* Your task
Please list every Act cited in the discussion of trusts and bankruptcy below, with the section or article given for each.

+++ Document extract +++

Strictly speaking trust moneys actually belong to the trustees of a trust in name only and the trustees hold them on behalf of the beneficiaries, who are entitled to what is known as beneficial ownership. The trustees have a duty to use the assets for the benefit of the beneficiaries, as the name suggests. Assets held by a bankrupt as trustee are specifically excluded from his bankruptcy estate by section 283(3) of the Insolvency Act 1986.

 

The circumstances under which a trustee in bankruptcy could attack a trust set up by a bankrupt in favour of his children or other third party would be if the trust was a fraud or sham or set up with the deliberate intention of transferring his assets out of the reach of his creditors; or if the bankrupt transferred his assets into it when he was insolvent or he became insolvent as a result of such a transfer.

 

 

Martin,

 

 

Your answer is perfectly competent when it applies to bankruptcy, ie when the court has permitted a bankruptcy and the official receiver is appointed to use his/ her powers, notwithstanding not having a bankruptcy/ restriction clause (as below).

 

 

Non bankruptcy scenario, ie Creditors

 

 

Hello EOS,

 

 

Yes trustees have a nominal title as they only hold the assets but the assets are protected by a trust for the objects: ie beneficiaries. It also means the creditor should be making contact the trustee (The creditors may be committing a criminal offence if they're harassing you friend or the trustee). In other words the trustee has title to control the assets, the beneficiary/ies has/ have nothing to take until the point the trustee transfers the assets/ money to them, which is why beneficiaries merely have an equitable interest. A trust must be fully constituted however, ie transferring assets from the owner to the trust (held on trust). The formalities to fully constitute a trust is by a deed: s.53, Law of property Act (which gives the trustee a legal interest, nominally only). It's the trustee who has responsibility for the 10k and the assets therefore. The law even protects bankrupt trustees from his own creditors: Recognition of Trusts Act 1987, Article 2 of the Schedule, no doubt to benefit the innocent beneficiaries and trust assets.

+++ Supplied records +++

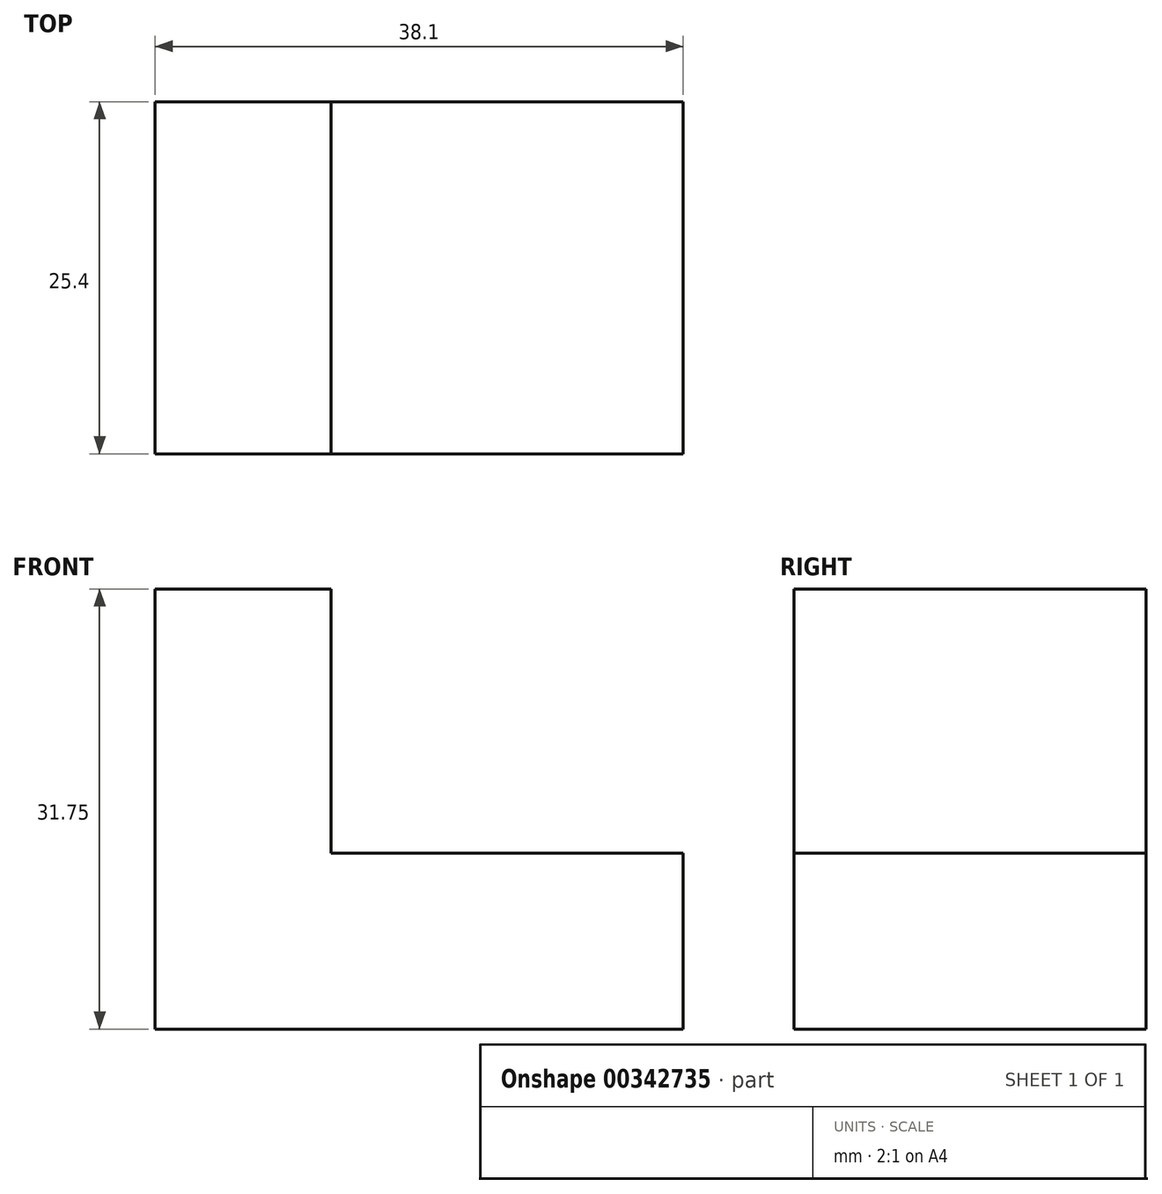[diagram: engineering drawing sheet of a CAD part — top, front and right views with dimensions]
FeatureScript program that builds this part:
annotation { "Feature Type Name" : "Feature", "Feature Type Description" : "" }
export const myFeature = defineFeature(function(context is Context, id is Id, definition is map)
    precondition{}
    {
        {
            var Q0;
            Q0=qCreatedBy(makeId("Front.planeOp"),FACE);
            var sketch = newSketch(context, id + "F0", { "sketchPlane" : qUnion([Q0])});
            skLineSegment(sketch, "E0", {"start": v(0, 0) * mm, "end": v(0, 31.75) * mm});
            skLineSegment(sketch, "E1", {"start": v(0, 31.75) * mm, "end": v(12.7, 31.75) * mm});
            skLineSegment(sketch, "E2", {"start": v(12.7, 31.75) * mm, "end": v(12.7, 12.7) * mm});
            skLineSegment(sketch, "E3", {"start": v(12.7, 12.7) * mm, "end": v(38.1, 12.7) * mm});
            skLineSegment(sketch, "E4", {"start": v(38.1, 12.7) * mm, "end": v(38.1, 0) * mm});
            skLineSegment(sketch, "E5", {"start": v(38.1, 0) * mm, "end": v(0, 0) * mm});
            skSolve(sketch);
        }
        {
            var Q0;
            Q0 = qSketchRegion(id + "F0", true);
            extrude(context, id + "F1", {"entities" : qUnion([Q0]), "oppositeDirection" : true, "depth" : 25.4 * mm});
        }
    });
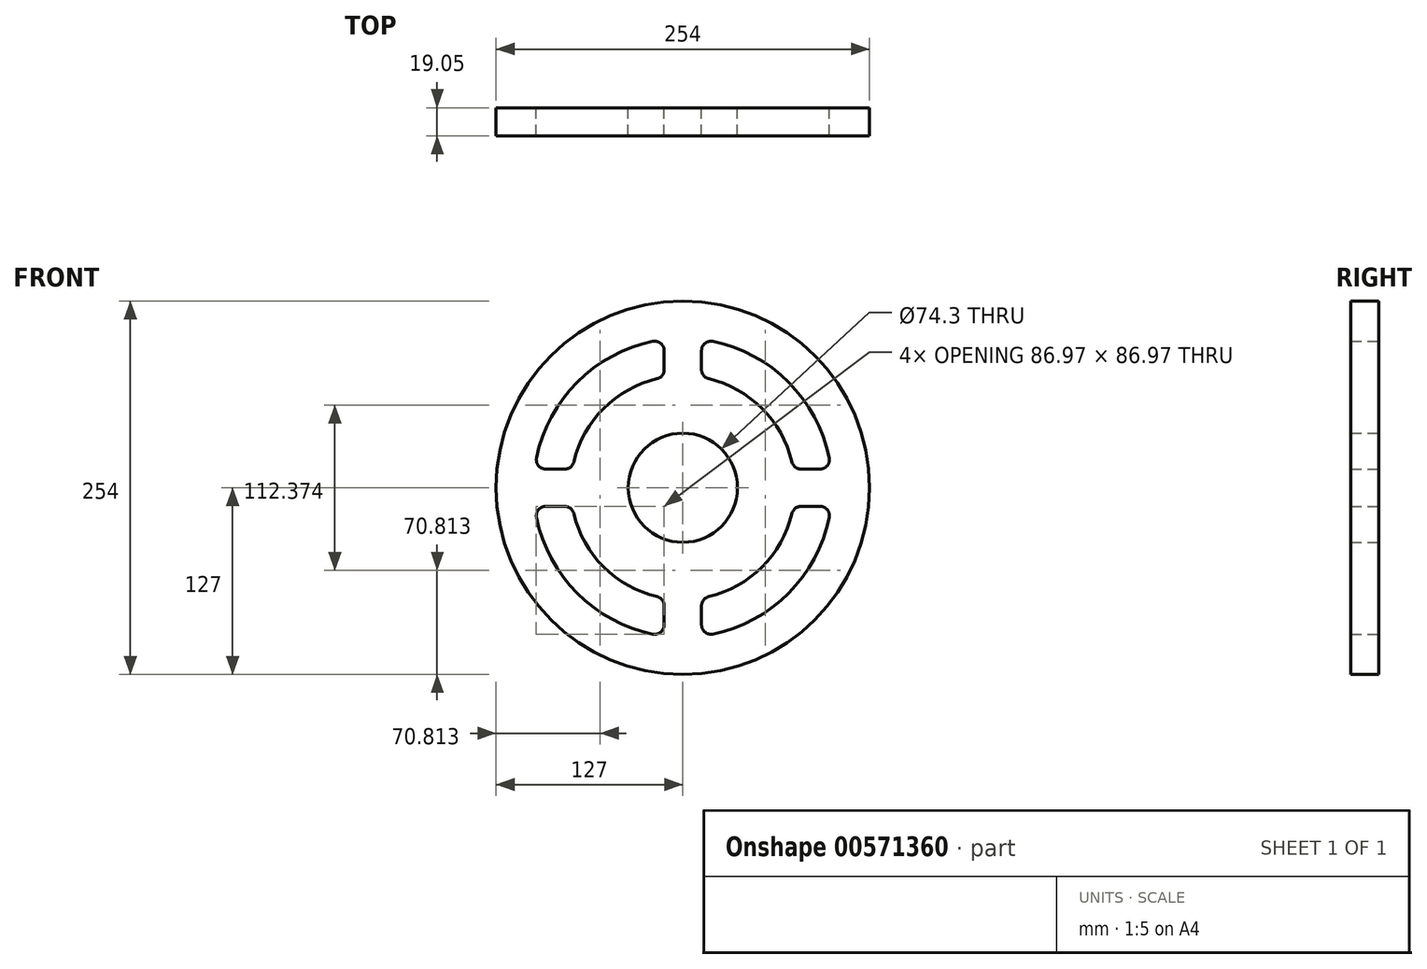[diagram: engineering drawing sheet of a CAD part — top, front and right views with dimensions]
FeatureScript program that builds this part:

+++

* Right answer
- Insolvency Act 1986, section 283(3)
- Law of property Act, s.53
- Recognition of Trusts Act 1987, Article 2 of the Schedule